MinDocDigPro

From Minn-StF Wiki
Revision as of 06:01, 16 September 2009 by Dd-b (talk | contribs) (Give permission for CC-BY-SA for Minicon publication contributions.)
Jump to navigation Jump to search

MinDocDigPro is The Minnstf Document Digitization Project. This project has two major goals:

  1. Preserve MNstf documents via digitization.
  2. Make MNstf documents widely available on the web.

There are two major challenges:

  1. Actually doing all the scanning
  2. Securing permission from copyright holders who contributed to the documents

And one minor challenge: Putting the documents up on the web in a reasonably organized and pleasing way.

Converting paper to computer files

Scanning

Scans should be high enough resolution so that the smallest text is easily readable and artwork does not lose detail. As a rough guideline, use at least 300dpi. Or use whatever the highest resolution your scanner supports is as long as that does not make things excessively slow.

Scanning in color is a good idea, even with black and white content. This is because a lot of old printing technology has very poor contrast in blue, but much better in red and green. So you can get a better result by working with the red channel than with a greyscale scan where the three have been averaged.

Also make sure that your scanner is not saving images as JPEGs, since the lossy compression is very inappropriate for text and line drawings (the majority of our content). Any other image format should be fine.

Processing

Here is a complete set of recommendations for how to take raw scans and make them into a set of documents for the web. You could easily consider doing all of this to be too much work for the payoff. Pick the subset that makes you happy.

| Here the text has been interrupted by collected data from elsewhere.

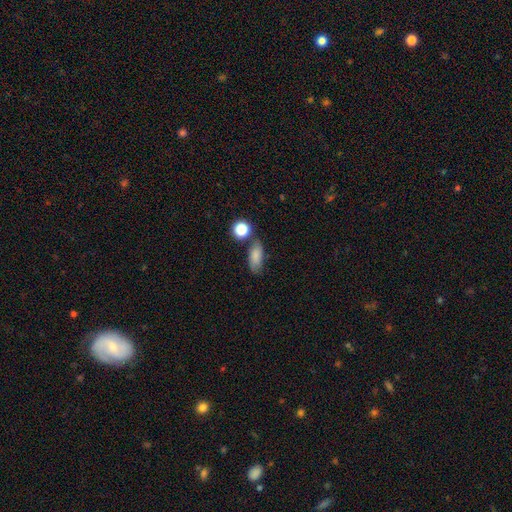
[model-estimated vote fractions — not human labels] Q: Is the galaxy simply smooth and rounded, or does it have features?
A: smooth — 77%.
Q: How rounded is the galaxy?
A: in between — 81%.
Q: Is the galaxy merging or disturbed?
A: none — 65%.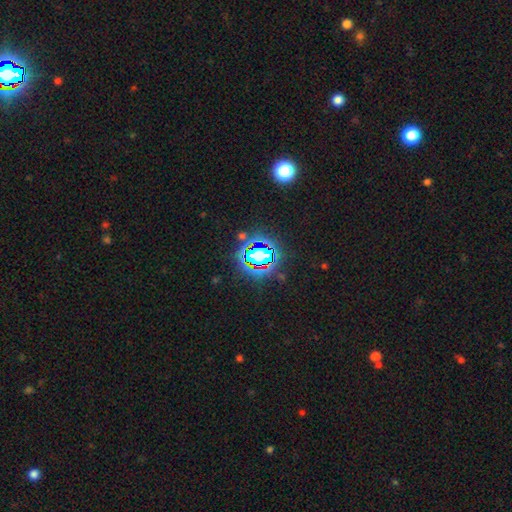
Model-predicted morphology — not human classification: smooth-or-featured: star or artifact: 66% | smooth: 22% | featured or disk: 13%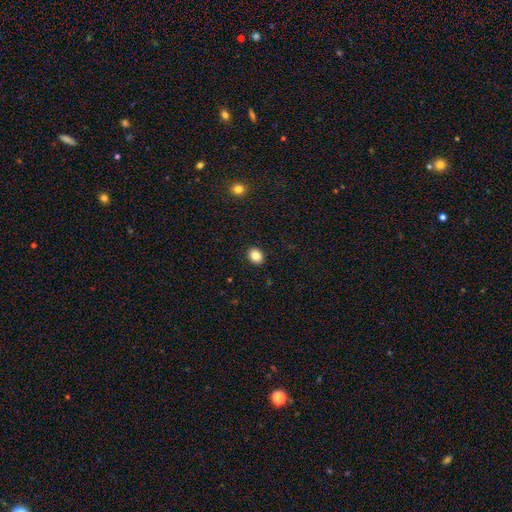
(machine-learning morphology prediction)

Bonus if the result of your work can easily be used to do the remainder of what is suggested here.

There are, more or less, four useful quality/detail levels that you can end up with:

Raw scans
Advantage: A person seeing these has the most confidence that she is seeing the document as it originally looked.
Disadvantage: Very large file sizes.
Cleaned-up high-quality scans
Advantage: Generally looks better than a raw scan.
Disadvantages: Still fairly large files. Some detail may be inadvertently lost.
Scans reduced to the smallest readable size
Advantage: Small file size while still showing all layout.
Disadvantages: Harder to read, artwork is washed out.
Transcribed/OCR'd text
Advantages: Very small file sizes, can be searched, indexed by search engines, read by blind people, etc.
Disadvantage: Nearly all formatting is lost. Relatively large amount of work to produce.

Raw scans

By "raw", I mean that the scans have not been rotated, had any colors altered, etc. However, they can (and should) be cropped to remove extra borders due to your scanner being bigger that the document. It is also nice to replace any black areas outside the scanned page that remain with flat black to reduce the file size.

Cleaned-up high-quality scans

To produce these, I first rotate the image to straighten it out. Usually my scans are off-square by ~0.5 degrees. This sounds like a very small amount, but it is easily visible.

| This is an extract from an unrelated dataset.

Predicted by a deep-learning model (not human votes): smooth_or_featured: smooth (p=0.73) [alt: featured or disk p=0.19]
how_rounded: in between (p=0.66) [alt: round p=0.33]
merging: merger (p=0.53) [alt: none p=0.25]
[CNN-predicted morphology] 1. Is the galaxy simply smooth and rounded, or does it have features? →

Then, assuming the document is not in color (two-tone or greyscale), I take the best color channel (generally red or green) and throw away the others. Defining the background color as "white" and the forground color as "black", I make all very light pixels white and all very dark pixels black. The goal of the first (white) part here is to avoid storing the grain of the paper, flecks of dust, and bleed through from the other side of the page. The second part makes the text look better while also making the file smaller. If the document is two-tone (i.e. no greyscale), I push this fairly hard, but I leave some gradient between black and white so that the edges of characters are not too sharp. If the document has greyscale art or photos, I just do enough to remove the noise. (Sometimes I even get obsessive and do different parts of the same page different ways.)

If there is a block of black (or similar) that extends all the way to the edge of the page in the original, I'll make sure this is duplicated in the image. Usually the scanning adds a border or chops a bit off in this case.

If the document was two-tone, but not black and white (e.g. yellow paper with bluish text), I convert back to these colors.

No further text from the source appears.